Sznurkowski Jacek J, Rys Janusz, Kowalik Artur, Zolciak-Siwinska Agnieszka, Bodnar Lubomir, Chudecka-Glaz Anita, Blecharz Pawel, Zielinska Aleksandra, Marszalek Andrzej, Bidzinski Mariusz, Sawicki Wlodzimierz
Department of Surgical Oncology, Medical University of Gdansk, ul. Smoluchowskiego 17, 80-214 Gdańsk, Poland.
Department of Tumor Pathology, Maria Sklodowska-Curie National Research Institute of Oncology, Kraków Branch, 44-102 Kraków, Poland.
J Clin Med. 2023 Feb 13;12(4):1480. doi: 10.3390/jcm12041480.
Due to the increasing amount of published data suggesting that endometrial carcinoma is a heterogenic entity with possible different treatment sequences and post-treatment follow-up, the Polish Society of Gynecological Oncology (PSGO) has developed new guidelines.

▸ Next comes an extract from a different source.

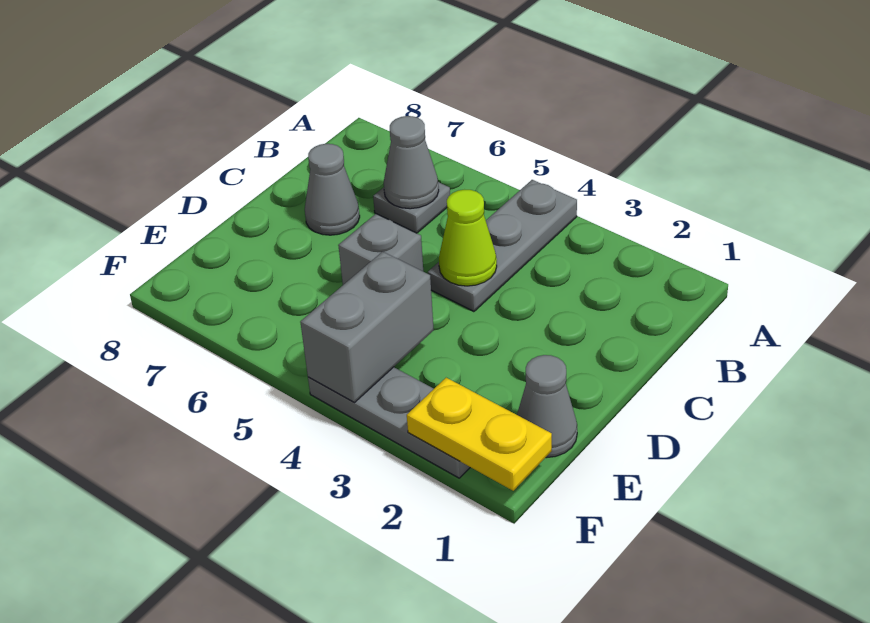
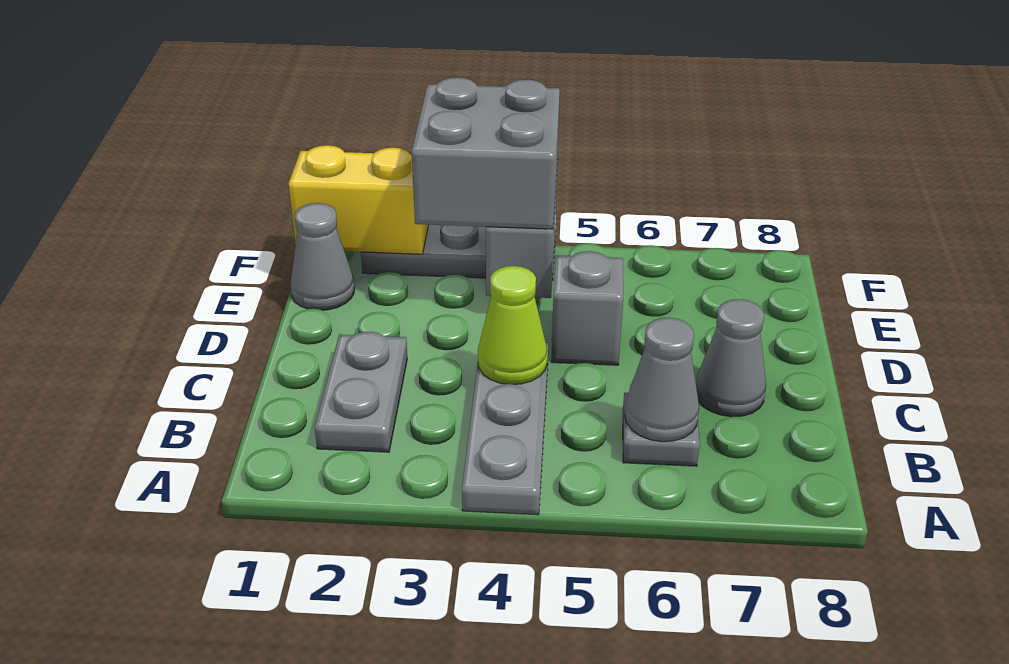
none -> grey 1x2 plate [315,332,407,452]
none -> grey 2x2 brick [412,77,560,229]
yellow 1x2 plate [407,378,552,491] -> yellow 1x2 brick [289,145,428,254]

to summarize the current evidence for diagnosis, treatment, and follow-up of endometrial carcinoma and to provide evidence-based recommendations for clinical practice.
The guidelines have been developed according to standards set by the guideline evaluation tool AGREE II (Appraisal of Guidelines for Research and Evaluation). The strength of scientific evidence has been defined in agreement with The Agency for Health Technology Assessment and Tariff System (AOTMiT) guidelines for scientific evidence classification. The grades of recommendation have been based on the strength of evidence and the level of consensus of the PSGO development group.
Based on current evidence, both the implementation of the molecular classification of endometrial cancer patients at the beginning of the treatment sequence and the extension of the final postoperative pathological report of additional biomarkers are needed to optimize and improve treatment results as well as to pave the route for future clinical trials on targeted therapies.
由于越来越多已发表的数据表明子宫内膜癌是一种具有可能不同治疗顺序和治疗后随访的异质性实体,波兰妇科肿瘤学会(PSGO)制定了新的指南。
总结子宫内膜癌诊断、治疗和随访的当前证据,并为临床实践提供基于证据的建议。
这些指南是根据指南评估工具AGREE II(研究与评估指南评估)设定的标准制定的。科学证据的强度已根据卫生技术评估与收费系统局(AOTMiT)科学证据分类指南进行定义。推荐等级基于证据强度和PSGO制定小组的共识水平。
基于当前证据,在治疗序列开始时对子宫内膜癌患者进行分子分类以及扩展最终术后病理报告中的其他生物标志物,对于优化和改善治疗结果以及为未来靶向治疗的临床试验铺平道路都是必要的。